Quel est l’accueil généralement réservé au Cinématon, en France et à l’étranger ? Comment y réagissez-vous ? Parmi les commentaires qu’une telle entreprise a suscités, lequel vous paraît le plus pertinent ?

Dès le départ, les Cinématons ont été projetés en public sur un grand écran dans une salle de cinéma. Le premier Cinématon a été filmé le 7 février 1978 et, dès le 10 mai 1978, les 9 premiers portraits étaient projetés à Rennes dans un festival de cinéma qui célébrait les 10 ans de mai 1968. J’imaginais, modestement, que l’intérêt du public ne serait pas immédiat et qu’il faudrait attendre au moins deux ou trois ans avant que les spectateurs, grâce à l’effet d’accumulation des portraits, comprennent le sens de ma démarche.
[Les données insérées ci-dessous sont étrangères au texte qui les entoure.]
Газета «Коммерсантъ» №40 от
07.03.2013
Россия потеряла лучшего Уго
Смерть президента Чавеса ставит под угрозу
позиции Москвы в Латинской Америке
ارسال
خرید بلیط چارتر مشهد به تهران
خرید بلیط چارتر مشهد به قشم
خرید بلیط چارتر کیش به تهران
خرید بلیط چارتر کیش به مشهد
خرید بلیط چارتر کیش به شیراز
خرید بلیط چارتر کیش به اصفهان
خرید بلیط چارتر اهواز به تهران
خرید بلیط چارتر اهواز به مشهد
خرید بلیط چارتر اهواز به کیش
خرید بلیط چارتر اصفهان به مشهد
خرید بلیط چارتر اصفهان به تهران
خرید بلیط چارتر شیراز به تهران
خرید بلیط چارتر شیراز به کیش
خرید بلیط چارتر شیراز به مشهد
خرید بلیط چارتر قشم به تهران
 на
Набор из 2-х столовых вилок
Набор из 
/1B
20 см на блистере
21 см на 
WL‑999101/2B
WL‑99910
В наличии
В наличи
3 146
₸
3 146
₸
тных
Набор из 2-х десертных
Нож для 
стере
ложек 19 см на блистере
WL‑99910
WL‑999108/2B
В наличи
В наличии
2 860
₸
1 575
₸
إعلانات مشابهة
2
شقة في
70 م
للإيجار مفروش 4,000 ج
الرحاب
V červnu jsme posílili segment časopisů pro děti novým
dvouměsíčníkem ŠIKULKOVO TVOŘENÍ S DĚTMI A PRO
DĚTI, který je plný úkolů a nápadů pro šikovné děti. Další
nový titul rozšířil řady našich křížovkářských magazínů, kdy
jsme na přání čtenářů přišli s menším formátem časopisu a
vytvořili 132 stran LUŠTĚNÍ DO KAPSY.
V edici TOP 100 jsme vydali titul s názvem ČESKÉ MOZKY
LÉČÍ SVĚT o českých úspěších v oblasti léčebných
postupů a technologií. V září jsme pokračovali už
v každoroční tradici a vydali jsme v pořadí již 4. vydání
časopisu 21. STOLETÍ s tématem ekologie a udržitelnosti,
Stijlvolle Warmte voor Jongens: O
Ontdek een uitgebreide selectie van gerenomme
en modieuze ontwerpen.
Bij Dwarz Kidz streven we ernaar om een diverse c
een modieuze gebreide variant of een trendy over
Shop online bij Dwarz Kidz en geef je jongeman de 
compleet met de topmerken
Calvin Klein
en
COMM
Pas du tout. Le succès fut, à ma grande surprise, immédiat. Et quel succès ! Certaines séances se transformèrent en happenings. Avec ces gros plans fixes qui se succédaient sur l’écran, les spectateurs se sentaient interpellés, provoqués même et réagissaient en riant, parlant, criant, s’insultant, se battant même parfois entre eux quand ils ne partageaient pas le même avis sur les Cinématons qu’ils voyaient.
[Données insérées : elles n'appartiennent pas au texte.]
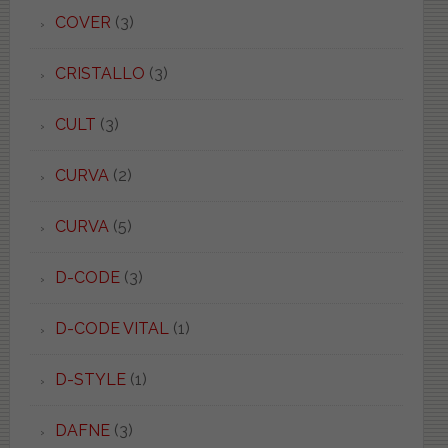
COVER
(3)
CRISTALLO
(3)
CULT
(3)
CURVA
(2)
CURVA
(5)
D-CODE
(3)
D-CODE VITAL
(1)
D-STYLE
(1)
DAFNE
(3)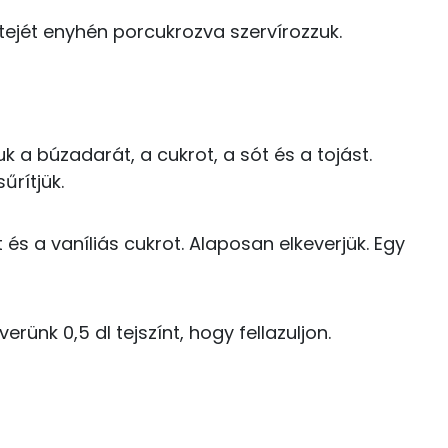
5 kcal
tetejét enyhén porcukrozva szervírozzuk.
32 kcal
7.1 g
k a búzadarát, a cukrot, a sót és a tojást.
14 kcal
űrítjük.
25.9 g
16 kcal
 és a vaníliás cukrot. Alaposan elkeverjük. Egy
16 g
3 kcal
5 g
83 kcal
rünk 0,5 dl tejszínt, hogy fellazuljon.
3 g
0 kcal
54 mg
30 kcal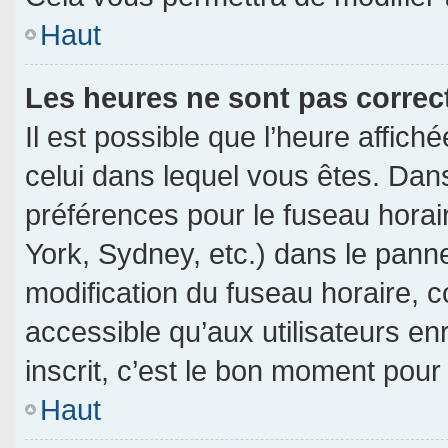
Haut
Les heures ne sont pas correc
Il est possible que l’heure affich
celui dans lequel vous êtes. Dan
préférences pour le fuseau horai
York, Sydney, etc.) dans le pannea
modification du fuseau horaire, 
accessible qu’aux utilisateurs en
inscrit, c’est le bon moment pour l
Haut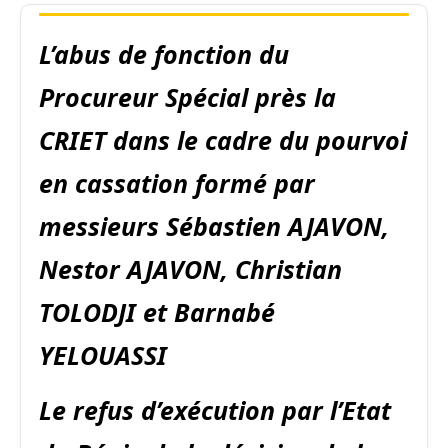
L’abus de fonction du
Procureur Spécial près la
CRIET dans le cadre du pourvoi
en cassation formé par
messieurs Sébastien AJAVON,
Nestor AJAVON, Christian
TOLODJI et Barnabé
YELOUASSI
Le refus d’exécution par l’Etat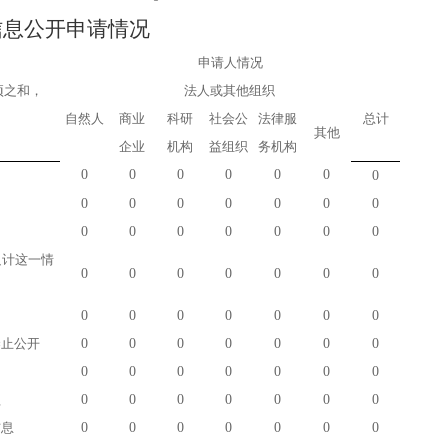
信息公开申请情况
申请人情况
项之和，
法人或其他组织
自然人
商业
科研
社会公
法律服
总计
其他
企业
机构
益组织
务机构
0
0
0
0
0
0
0
0
0
0
0
0
0
0
0
0
0
0
0
0
0
只计这一情
0
0
0
0
0
0
0
0
0
0
0
0
0
0
禁止公开
0
0
0
0
0
0
0
0
0
0
0
0
0
0
益
0
0
0
0
0
0
0
信息
0
0
0
0
0
0
0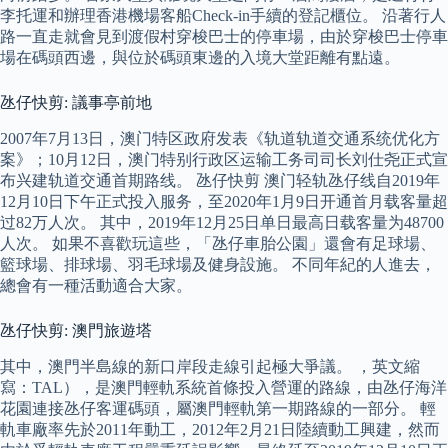
李托運和辦理香港機場客船Check-in手續的登記櫃位。 沿著行人
路一直走就會見到渡假村穿梭巴士的停車場，由於穿梭巴士停車
場在碼頭西邊，與位於碼頭東邊的入境大堂距離有點遠。
氹仔快剪: 議事亭前地
2007年7月13日，澳门特区政府发表《轨道轨道交通系统优化方
案》；10月12日，澳门特别行政区运输工务司司长刘仕尧正式宣
布兴建轨道交通首期路线。 氹仔快剪 澳门轻轨氹仔线自2019年
12月10日下午正式投入服务，至2020年1月9日开通首月载客量超
过82万人次。 其中，2019年12月25日单日最高日载客量为48700
人次。 如果不喜歡玩這些，「氹仔車胎公園」還會有足球場、
籃球場、排球場、羽毛球場及健身設施。 不同年紀的人進去，
總會有一種活動適合大家。
氹仔快剪: 澳門旅遊塔
其中，澳門半島線的新口岸段走線引起極大爭議。 ，英文縮
寫：TAL），是澳門輕軌系統首條投入營運的路線，由氹仔海洋
花園連接氹仔客運碼頭，屬澳門輕軌第一期路線的一部分。 輕
軌車廠率先於2011年動工，2012年2月21日陸續動工興建，然而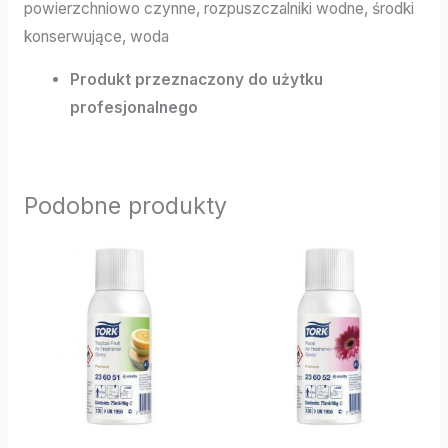
powierzchniowo czynne, rozpuszczalniki wodne, środki
konserwujące, woda
Produkt przeznaczony do użytku
profesjonalnego
Podobne produkty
D’une manière générale, que ce soit en France ou à l’étranger, les réactions sont un peu les mêmes : le public est actif. Le spectacle se passe aussi bien sur l’écran que dans la salle.
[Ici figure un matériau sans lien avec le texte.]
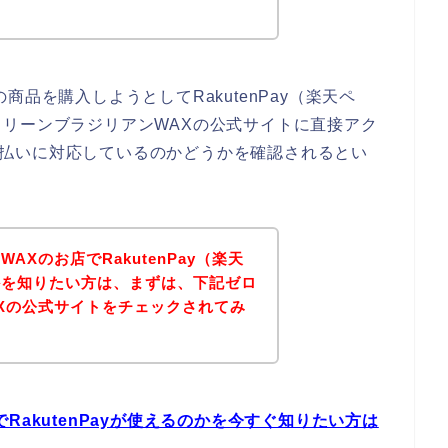
品を購入しようとしてRakutenPay（楽天ペ
リーンブラジリアンWAXの公式サイトに直接アク
）の支払いに対応しているのかどうかを確認されるとい
Xのお店でRakutenPay（楽天
かを知りたい方は、まずは、下記ゼロ
Xの公式サイトをチェックされてみ
RakutenPayが使えるのかを今すぐ知りたい方は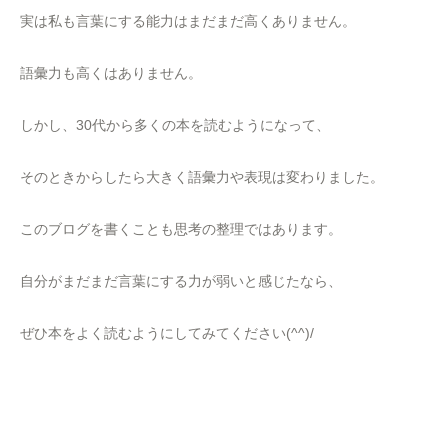
実は私も言葉にする能力はまだまだ高くありません。
語彙力も高くはありません。
しかし、30代から多くの本を読むようになって、
そのときからしたら大きく語彙力や表現は変わりました。
このブログを書くことも思考の整理ではあります。
自分がまだまだ言葉にする力が弱いと感じたなら、
ぜひ本をよく読むようにしてみてください(^^)/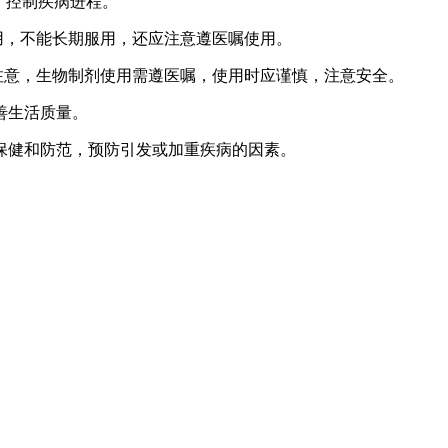
、控制疾病进程。
用，不能长期服用，还应注意遵医嘱使用。
须注意，生物制剂使用需遵医嘱，使用时应谨慎，注意安全。
善生活质量。
保健和防范，预防引发或加重疾病的因素。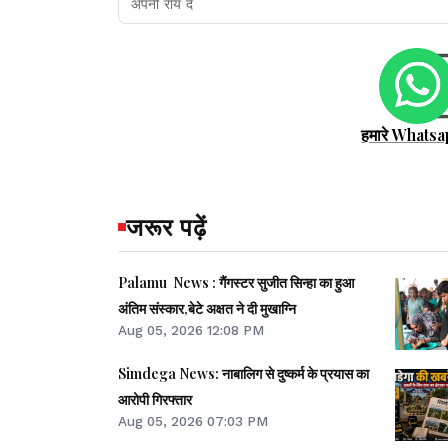
हमारे Whatsa
जरूर पढ़ें
Palamu News : गैंगस्टर सुजीत सिन्हा का हुआ
अंतिम संस्कार,बेटे अक्षत ने दी मुखाग्नि
Aug 05, 2026 12:08 PM
Simdega News: नाबालिग से दुष्कर्म के प्रयास का
आरोपी गिरफ्तार
Aug 05, 2026 07:03 PM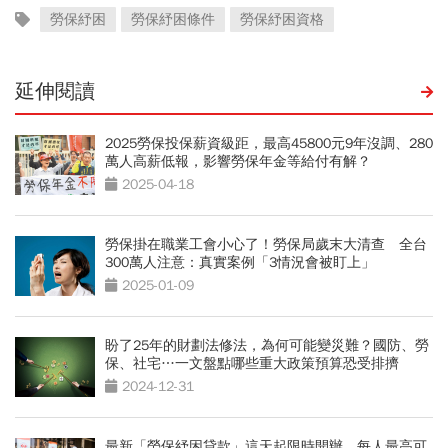
勞保紓困
勞保紓困條件
勞保紓困資格
延伸閱讀
2025勞保投保薪資級距，最高45800元9年沒調、280
萬人高薪低報，影響勞保年金等給付有解？
2025-04-18
勞保掛在職業工會小心了！勞保局歲末大清查 全台
300萬人注意：真實案例「3情況會被盯上」
2025-01-09
盼了25年的財劃法修法，為何可能變災難？國防、勞
保、社宅…一文盤點哪些重大政策預算恐受排擠
2024-12-31
最新「勞保紓困貸款」這天起限時開辦，每人最高可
Il y a eu beaucoup de littérature écrite sur les Cinématons. En homme méticuleux et organisé, j’ai conservé tous les articles et les commentaires écrits sur l’anthologie Cinématon même si, depuis 2009, avec l’explosion d’internet, des sites et des blogs, j’ai de la peine à suivre les publications.

Sur cet ensemble de textes, les plus pertinents et les plus remarquables sont ceux de Dominique Noguez, Alain Paucard, Raphaël Bassan, Georges Londeix et Jacques Kermabon. Je n’oublie pas non plus Salah Sermini qui a consacré un livre en arabe à mes films, édité à Dubaï en 2011, et dont le titre est tout un programme : Est-ce que c’est vraiment du cinéma ? Quant à Vincent Roussel, depuis trois ans, il écrit dans son blog, Le Blog du Docteur Orlof, sur l’intégrale Cinématon. À la mi-février 2014, il en est au Cinématon n°2430.

Tous, chacun à leur manière, ont beaucoup écrit et dit l’essentiel sur cette aventure hors du commun qui, je l’avoue, a dépassé toutes mes prévisions, même les plus optimistes. Elle est très loin de mes ambitions premières. Avant de me lancer dans le bain du cinéma, j’imaginais, au mieux, réaliser quelques longs-métrages qui, si possible, tenteraient de se démarquer de la production courante. Mais de là à atteindre les 214 longs-métrages, les 500 films et les 6000 portraits filmés... je me pince, parfois, pour vérifier que je ne rêve pas !

 

Entretien réalisé par Jacques Aboucaya, le 12 février 2014.